In Durban, the behavior of some in the NGO forum was contemptible. The Protocols of the Elders of Zion were on sale; flyers asking (approvingly) WHAT IF HITLER HAD WON? were freely displayed. In more than one place in its rambling, incoherent, 474-paragraph-long "Declaration," the forum declared Israel to be a "racist, apartheid state." (The full text of the declaration is available at www.racism.org.za. I urge readers to look at it.) Michael Salberg, a New York City attorney attending the conference as an observer for the Anti-Defamation League, says of the forum, "There is no way to have prepared myself, as an American Jew born in the second half of the 20th century, for the experience." Robinson — amid the usual encomiums to civil society and the usual criticism of the media for concentrating on divisive issues — said she was "disturbed and distressed by the vitriolic words and inappropriate content" on display. The real shock of Durban is not that the U.S. and Israel chose to leave; it is that the delegations of other democracies stayed.
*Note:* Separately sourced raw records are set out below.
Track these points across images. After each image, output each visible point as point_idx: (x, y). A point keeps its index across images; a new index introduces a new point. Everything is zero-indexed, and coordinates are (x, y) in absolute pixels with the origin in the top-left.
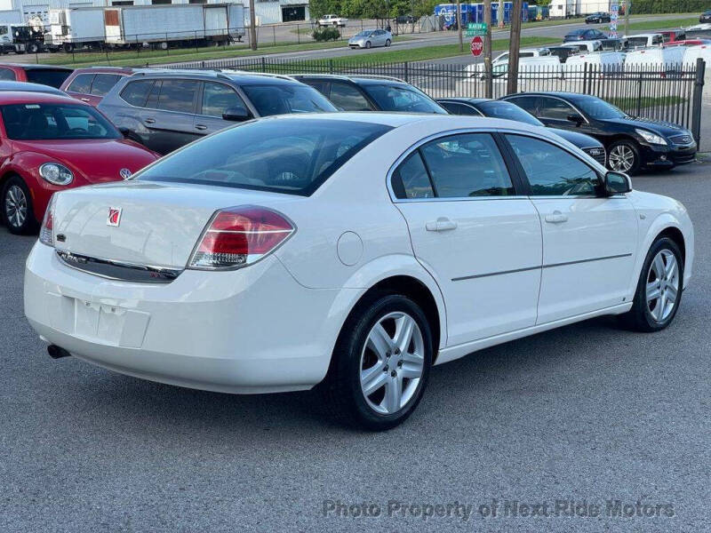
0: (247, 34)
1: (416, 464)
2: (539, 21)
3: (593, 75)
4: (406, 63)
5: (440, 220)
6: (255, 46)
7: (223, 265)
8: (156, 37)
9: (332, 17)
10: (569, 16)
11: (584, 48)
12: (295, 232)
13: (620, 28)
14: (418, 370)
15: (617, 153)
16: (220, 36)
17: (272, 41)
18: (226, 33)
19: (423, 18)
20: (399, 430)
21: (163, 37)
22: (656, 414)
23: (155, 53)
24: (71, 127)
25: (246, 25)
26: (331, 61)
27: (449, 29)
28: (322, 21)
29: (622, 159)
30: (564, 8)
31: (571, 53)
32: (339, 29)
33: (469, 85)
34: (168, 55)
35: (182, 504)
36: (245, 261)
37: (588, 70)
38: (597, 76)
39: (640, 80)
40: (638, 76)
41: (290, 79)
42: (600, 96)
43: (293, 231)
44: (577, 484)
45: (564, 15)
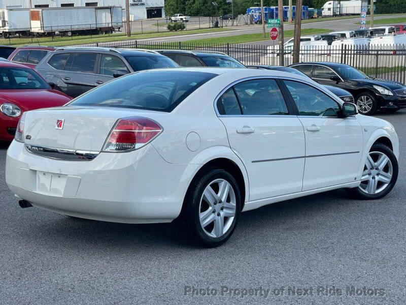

But stay they did. The Europeans, in particular, stuck around to see if they could salvage something on the Middle East and forge a compromise with those African delegations seeking some compensation for the Atlantic slave trade. On the latter, in the end, the Europeans offered a sort of apology for slavery but one that fell short of opening themselves to legal liability for its consequences. The compromise reeked of hypocrisy: the Europeans adopted language they knew was costless, while the Africans wilfully ignored the continuation of slavery on their continent to the present day. The debate — which deserves to be a real one — over whether it makes sense to fund some form of compensation for the consequences of slavery is not advanced by institutionalized dishonesty like this.

Meanwhile, a few hours' flying time from Durban, in the eastern Congo basin, a war whose roots lie in European colonialism, economic exploitation and intra-African ethnic hatred continued unabated. For what happened last week, disgrace is too kind a word.